**SET TASK 1:** In two sentences, summarize the forum thread on boiled peanuts.
**SET TASK 2:** In the boiled peanuts thread, what nickname did CraigC's brother get after the pressure cooker exploded?
**SET TASK 3:** Continue the boiled peanuts thread from its last post.

**PASSAGE:**

• • • • •

I love satay sauce...actually, I love almost anything Thai!  There are many Thai dishes with chopped up peanuts - three of the best known are the satay (along with the peanut butter), pad Thai, and som tum.  In fact, I'm thinking that maybe adding some roasted, chopped up peanuts, or a little peanut butter, to add that flavor to the boiled peanuts, which are a totally different flavor, but also good in this flavor combination.


----------



## CraigC (Jan 17, 2019)

One of my brothers got the nickname "The Big Steamer" after a pressure cooker exploded on him while doing boiled peanuts for his half-track club one year at the Dade County Youth Fair. Luckily he wasn't injured too badly.


----------



## Linda0818 (Jan 18, 2019)

I love boiled peanuts. I've always boiled them in the shell, though. I can only find raw peanuts in-shell and there's no way I'm going to stand there and shell a whole bag of them


----------



## taxlady (Jan 18, 2019)

Linda0818 said:


> I love boiled peanuts. I've always boiled them in the shell, though. I can only find raw peanuts in-shell and there's no way I'm going to stand there and shell a whole bag of them


Don't you have to shell them after they are boiled? Or do the shells fall off or dissolve or something when they are boiled?


----------



## Linda0818 (Jan 18, 2019)

taxlady said:


> Don't you have to shell them after they are boiled? Or do the shells fall off or dissolve or something when they are boiled?

• • • • •

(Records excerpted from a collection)
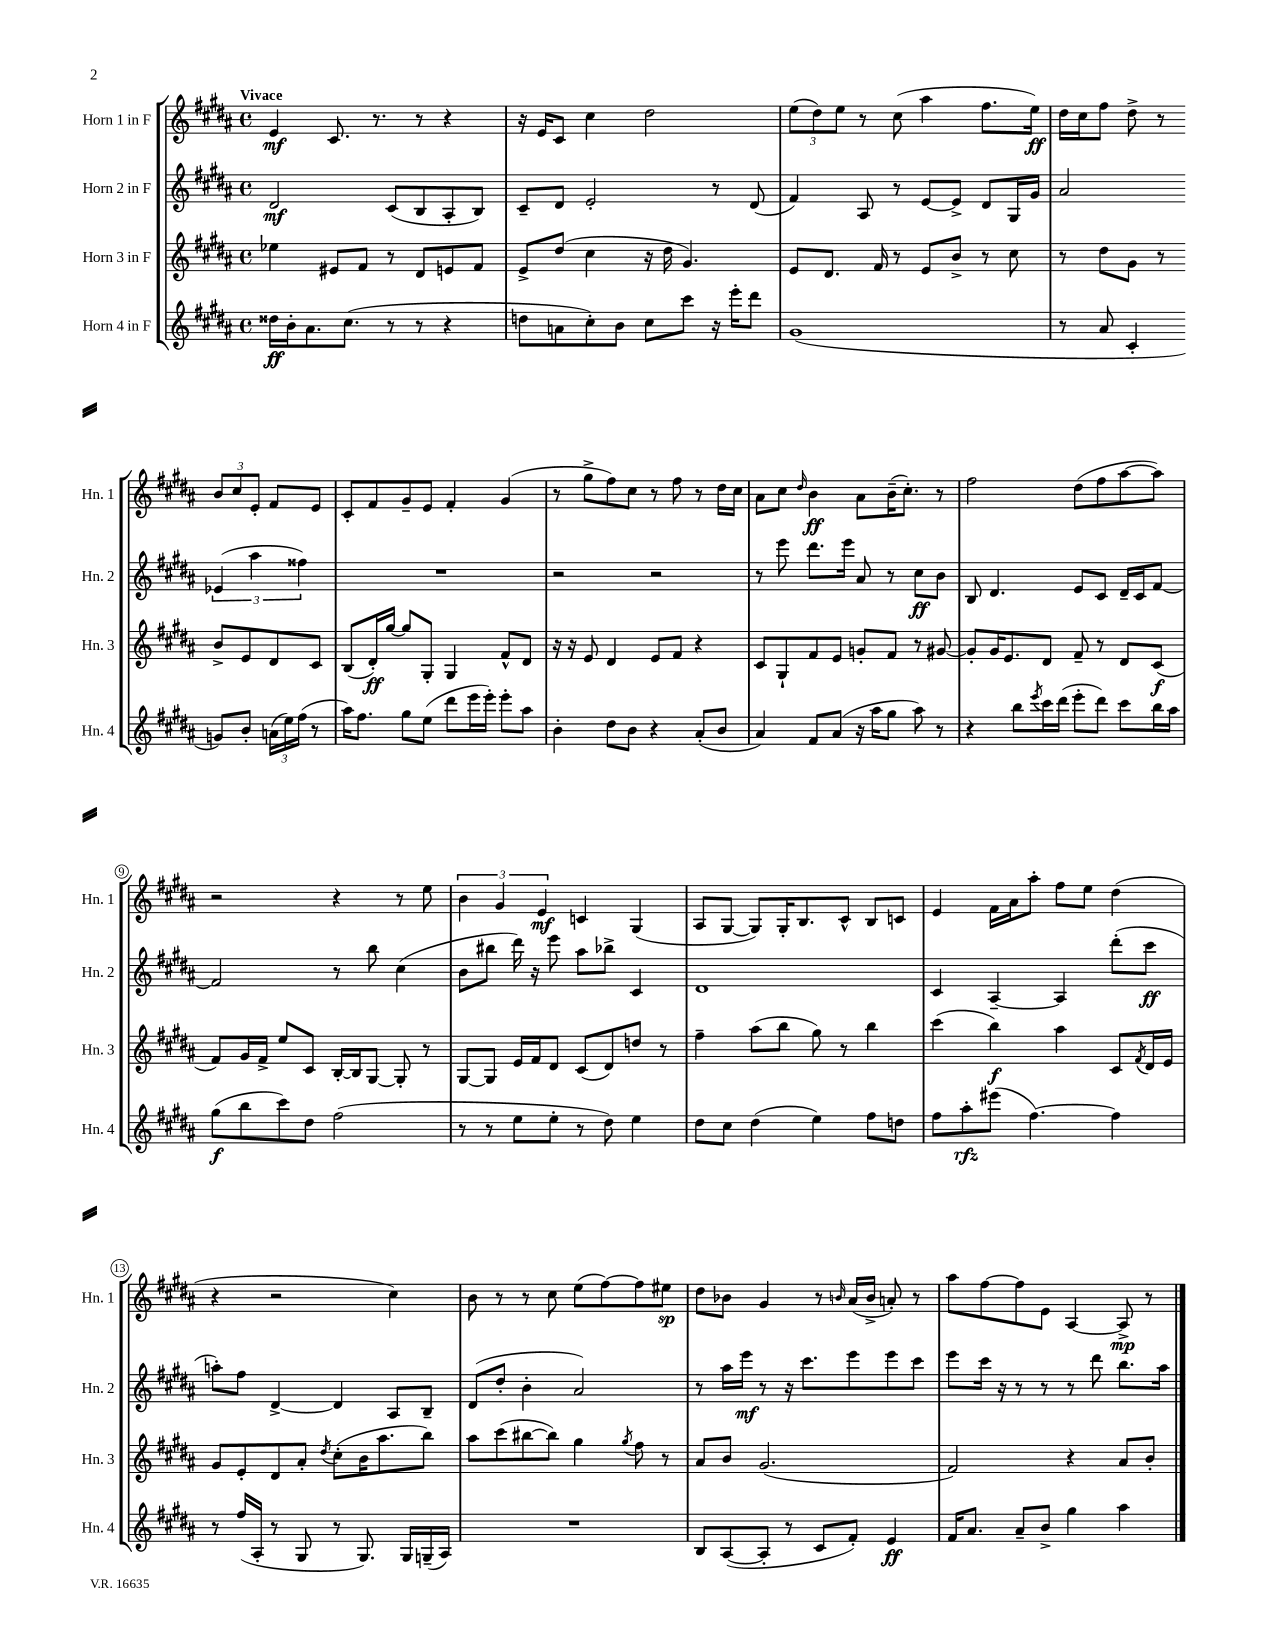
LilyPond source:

<<
\new StaffGroup <<
\new Staff = "s0" \with { instrumentName = "Horn 1 in F" shortInstrumentName = "Hn. 1" } {
    \clef treble \key b \major \defaultTimeSignature \time 4/4 \tempo "Vivace"
    e'4\mf cis'8. r8. r8 r4 |
    r16 e'16 cis'8 cis''4 dis''2 |
    \tuplet 3/2 { e''8( dis''8) e''8 } r8 cis''8( ais''4 fis''8. e''16\ff) |
    dis''16 cis''16 fis''8 dis''8-> r8 \tuplet 3/2 { b'8 cis''8 e'8-. } fis'8 e'8 |
    cis'8-. fis'8 gis'8-- e'8 fis'4-. gis'4( |
    r8 gis''8-> fis''8) cis''8 r8 fis''8 r8 dis''16 cis''16 |
    ais'8 cis''8 \grace { dis''16 } b'4\ff ais'8 b'16--( cis''8.-.) r8 |
    fis''2 dis''8( fis''8 ais''8~ ais''8) |
    r2 r4 r8 e''8 |
    \tuplet 3/2 { b'4 gis'4 e'4\mf } c'4 gis4( |
    ais8 gis8~ gis8) gis16-. b8. cis'8-^ b8 c'8 |
    e'4 fis'16 ais'16 ais''8-. fis''8 e''8 dis''4( |
    r4 r2 cis''4) |
    b'8 r8 r8 cis''8 e''8( fis''8~) fis''8 eis''8\sp |
    dis''8 bes'8 gis'4 r8 \grace { b'16 } ais'16( b'16-> a'8-.) r8 |
    ais''8 fis''8~ fis''8 e'8 ais4~ ais8->\mp r8 \bar "|." |
}
\new Staff = "s1" \with { instrumentName = "Horn 2 in F" shortInstrumentName = "Hn. 2" } {
    \clef treble \key b \major \defaultTimeSignature \time 4/4
    dis'2\mf cis'8( b8 ais8-. b8) |
    cis'8-- dis'8 e'2-. r8 dis'8( |
    fis'4) ais8 r8 e'8~ e'8-> dis'8 gis16 gis'16 |
    ais'2 \tuplet 3/2 { ees'4( ais''4 fisis''4) } |
    R1 |
    r2 r2 |
    r8 e'''8 dis'''8. e'''16 ais'8 r8 cis''8\ff b'8 |
    b8 dis'4. e'8 cis'8 dis'16-- cis'16 fis'8~ |
    fis'2 r8 b''8 cis''4( |
    b'8 bis''8 dis'''16) r16 e'''8 ais''8 bes''8-> cis'4 |
    dis'1 |
    cis'4 ais4~-- ais4 dis'''8-.( cis'''8\ff |
    a''8-.) fis''8 dis'4~-> dis'4 ais8 b8-- |
    dis'8( dis''8-. b'4-. ais'2) |
    r8 ais''16 e'''16\mf r8 r16 cis'''8. e'''8 e'''8 cis'''8 |
    e'''8 cis'''16 r16 r8 r8 r8 dis'''8 b''8. ais''16 \bar "|." |
}
\new Staff = "s2" \with { instrumentName = "Horn 3 in F" shortInstrumentName = "Hn. 3" } {
    \clef treble \key b \major \defaultTimeSignature \time 4/4
    ees''4 eis'8 fis'8 r8 dis'8 e'8 fis'8 |
    e'8-> dis''8( cis''4 r16 dis''16 gis'4.) |
    e'8 dis'8. fis'16 r8 e'8 b'8-> r8 cis''8 |
    r8 dis''8 gis'8 r8 b'8-> e'8 dis'8 cis'8 |
    b8( dis'16-.\ff) gis''16~ gis''8 gis8-. gis4 fis'8-^ dis'8 |
    r16 r16 e'8 dis'4 e'8 fis'8 r4 |
    cis'8 gis8-! fis'8 e'8 g'8-. fis'8 r8 gis'8~ |
    gis'8-. gis'16 e'8. dis'8 fis'8-- r8 dis'8 cis'8\f( |
    fis'8) gis'16 fis'16-> e''8 cis'8 b16~-. b16 gis8~ gis8-. r8 |
    gis8~ gis8 e'16 fis'16 dis'8 cis'8( dis'8) d''8 r8 |
    fis''4-- ais''8( b''8 gis''8) r8 b''4 |
    cis'''4( b''4\f) ais''4 cis'8 \acciaccatura { fis'8 } dis'16 e'16 |
    gis'8 e'8-. dis'8 ais'8-. \acciaccatura { dis''8 } cis''8-.( b'16 ais''8. b''8) |
    ais''8 cis'''8( bis''8~ bis''8) gis''4 \acciaccatura { gis''8 } fis''8 r8 |
    ais'8 b'8 gis'2.( |
    fis'2) r4 ais'8 b'8-. \bar "|." |
}
\new Staff = "s3" \with { instrumentName = "Horn 4 in F" shortInstrumentName = "Hn. 4" } {
    \clef treble \key b \major \defaultTimeSignature \time 4/4
    disis''16\ff b'16-. ais'8. cis''8.( r8 r8 r4 |
    d''8 a'8 cis''8-.) b'8 cis''8 cis'''8 r16 e'''16-. dis'''8 |
    gis'1( |
    r8 ais'8 cis'4-. g'8) b'8-. \tuplet 3/2 { a'16( e''16) fis''16( } r8 |
    ais''16) fis''8. gis''8 e''8( dis'''8 e'''16 e'''16-.) e'''8-. ais''8 |
    b'4-. dis''8 b'8 r4 ais'8-.( b'8 |
    ais'4) fis'8 ais'8( r16 ais''16 gis''8 ais''8) r8 |
    r4 b''8 \acciaccatura { e'''8 } cis'''16 dis'''16( e'''8-. dis'''8) cis'''8 b''16 ais''16 |
    gis''8\f( b''8 cis'''8) dis''8 fis''2( |
    r8 r8 e''8 e''8-. r8 dis''8) e''4 |
    dis''8 cis''8 dis''4( e''4) fis''8 d''8 |
    fis''8 ais''8-.\rfz eis'''8( fis''4.~) fis''4 |
    r8 fis''16( ais16-. r8 gis8 r8 gis8.) gis16 g16--( ais16) |
    R1 |
    b8 ais8~( ais8-. r8 cis'8 fis'8-.) e'4\ff |
    fis'16 ais'8. ais'8-- b'8-> gis''4 ais''4 \bar "|." |
}
>>
>>
\layout { \context { \Score \override BarNumber.stencil = #(make-stencil-circler 0.1 0.3 ly:text-interface::print) } }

• • • • •

**FINAL ANSWER 1:** The first poster loves Thai food, names satay, pad Thai and som tum as dishes with chopped peanuts, and suggests adding roasted chopped peanuts or peanut butter to boiled peanuts. Later replies tell of a brother nicknamed "The Big Steamer" after a pressure cooker full of boiled peanuts exploded on him, and Linda0818 says she always boils peanuts in the shell, which leads taxlady to ask whether the shells must be removed after boiling.

**FINAL ANSWER 2:** "The Big Steamer."

**FINAL ANSWER 3:**
Nope, they don't fall off or dissolve. Once the peanuts have boiled for a couple of hours, I drain them and let them cool, then start munching on them, pulling the shell off as I would any shelled peanut


----------



## pepperhead212 (Jan 18, 2019)

The shells become VERY soft, and pull off of the nuts, which very soft, and almost slimy, when boiled for several hours in the shells.  That's how I remember them, but it's been decades since I had them that way!


----------



## Linda0818 (Jan 18, 2019)

pepperhead212 said:


> The shells become VERY soft, and pull off of the nuts, which very soft, and almost slimy, when boiled for several hours in the shells.  That's how I remember them, but it's been decades since I had them that way!



They do become soft (never had slimy ones, haha) but you still have to peel them off. Some of the shells stay completely sealed.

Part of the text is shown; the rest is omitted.